## Task objective
Rewrite the listing below with "Source code" changed to "Page source" and every other line left as it is. Omit the picture from your answer.

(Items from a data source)
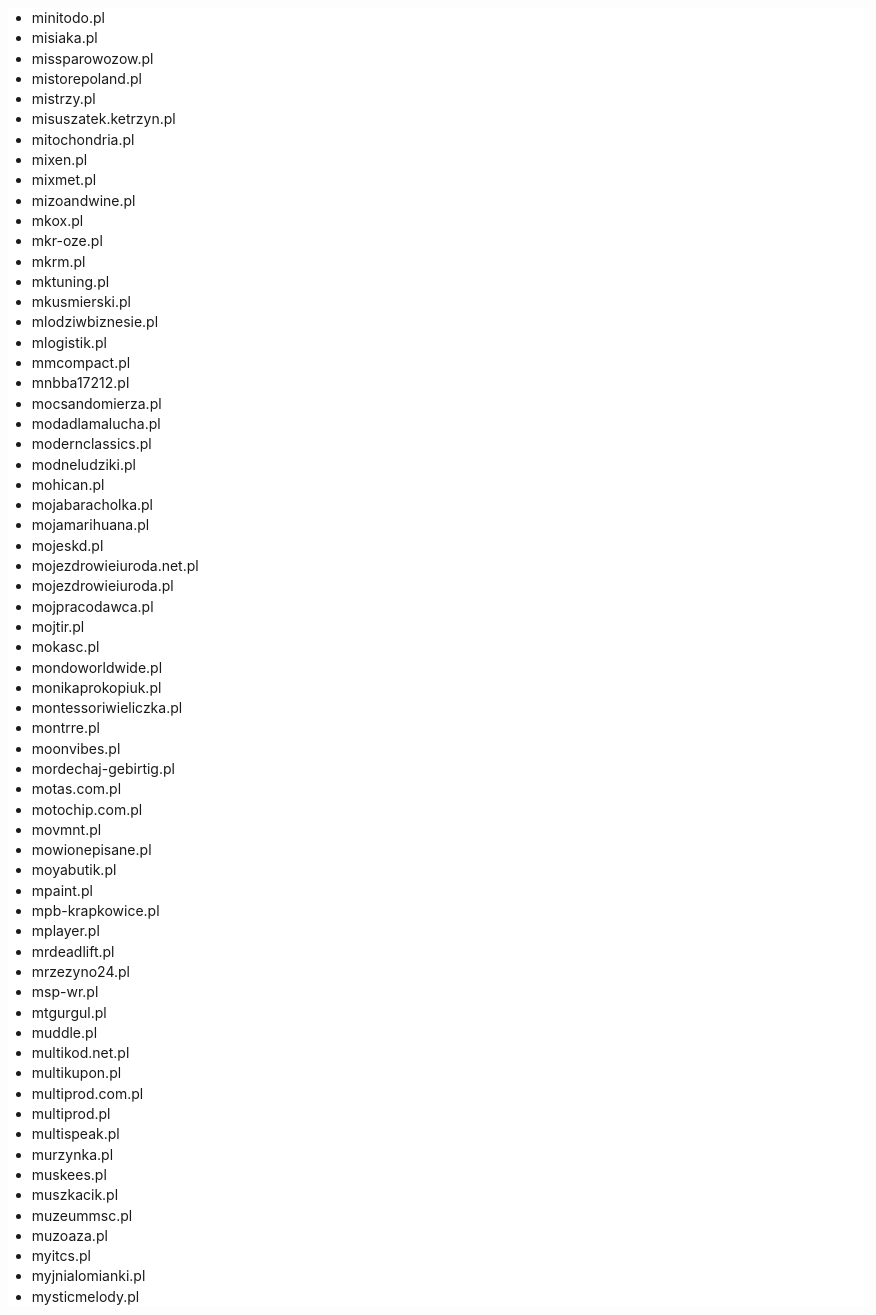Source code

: - minitodo.pl
- misiaka.pl
- missparowozow.pl
- mistorepoland.pl
- mistrzy.pl
- misuszatek.ketrzyn.pl
- mitochondria.pl
- mixen.pl
- mixmet.pl
- mizoandwine.pl
- mkox.pl
- mkr-oze.pl
- mkrm.pl
- mktuning.pl
- mkusmierski.pl
- mlodziwbiznesie.pl
- mlogistik.pl
- mmcompact.pl
- mnbba17212.pl
- mocsandomierza.pl
- modadlamalucha.pl
- modernclassics.pl
- modneludziki.pl
- mohican.pl
- mojabaracholka.pl
- mojamarihuana.pl
- mojeskd.pl
- mojezdrowieiuroda.net.pl
- mojezdrowieiuroda.pl
- mojpracodawca.pl
- mojtir.pl
- mokasc.pl
- mondoworldwide.pl
- monikaprokopiuk.pl
- montessoriwieliczka.pl
- montrre.pl
- moonvibes.pl
- mordechaj-gebirtig.pl
- motas.com.pl
- motochip.com.pl
- movmnt.pl
- mowionepisane.pl
- moyabutik.pl
- mpaint.pl
- mpb-krapkowice.pl
- mplayer.pl
- mrdeadlift.pl
- mrzezyno24.pl
- msp-wr.pl
- mtgurgul.pl
- muddle.pl
- multikod.net.pl
- multikupon.pl
- multiprod.com.pl
- multiprod.pl
- multispeak.pl
- murzynka.pl
- muskees.pl
- muszkacik.pl
- muzeummsc.pl
- muzoaza.pl
- myitcs.pl
- myjnialomianki.pl
- mysticmelody.pl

## Exercise result
Page source

: - minitodo.pl
- misiaka.pl
- missparowozow.pl
- mistorepoland.pl
- mistrzy.pl
- misuszatek.ketrzyn.pl
- mitochondria.pl
- mixen.pl
- mixmet.pl
- mizoandwine.pl
- mkox.pl
- mkr-oze.pl
- mkrm.pl
- mktuning.pl
- mkusmierski.pl
- mlodziwbiznesie.pl
- mlogistik.pl
- mmcompact.pl
- mnbba17212.pl
- mocsandomierza.pl
- modadlamalucha.pl
- modernclassics.pl
- modneludziki.pl
- mohican.pl
- mojabaracholka.pl
- mojamarihuana.pl
- mojeskd.pl
- mojezdrowieiuroda.net.pl
- mojezdrowieiuroda.pl
- mojpracodawca.pl
- mojtir.pl
- mokasc.pl
- mondoworldwide.pl
- monikaprokopiuk.pl
- montessoriwieliczka.pl
- montrre.pl
- moonvibes.pl
- mordechaj-gebirtig.pl
- motas.com.pl
- motochip.com.pl
- movmnt.pl
- mowionepisane.pl
- moyabutik.pl
- mpaint.pl
- mpb-krapkowice.pl
- mplayer.pl
- mrdeadlift.pl
- mrzezyno24.pl
- msp-wr.pl
- mtgurgul.pl
- muddle.pl
- multikod.net.pl
- multikupon.pl
- multiprod.com.pl
- multiprod.pl
- multispeak.pl
- murzynka.pl
- muskees.pl
- muszkacik.pl
- muzeummsc.pl
- muzoaza.pl
- myitcs.pl
- myjnialomianki.pl
- mysticmelody.pl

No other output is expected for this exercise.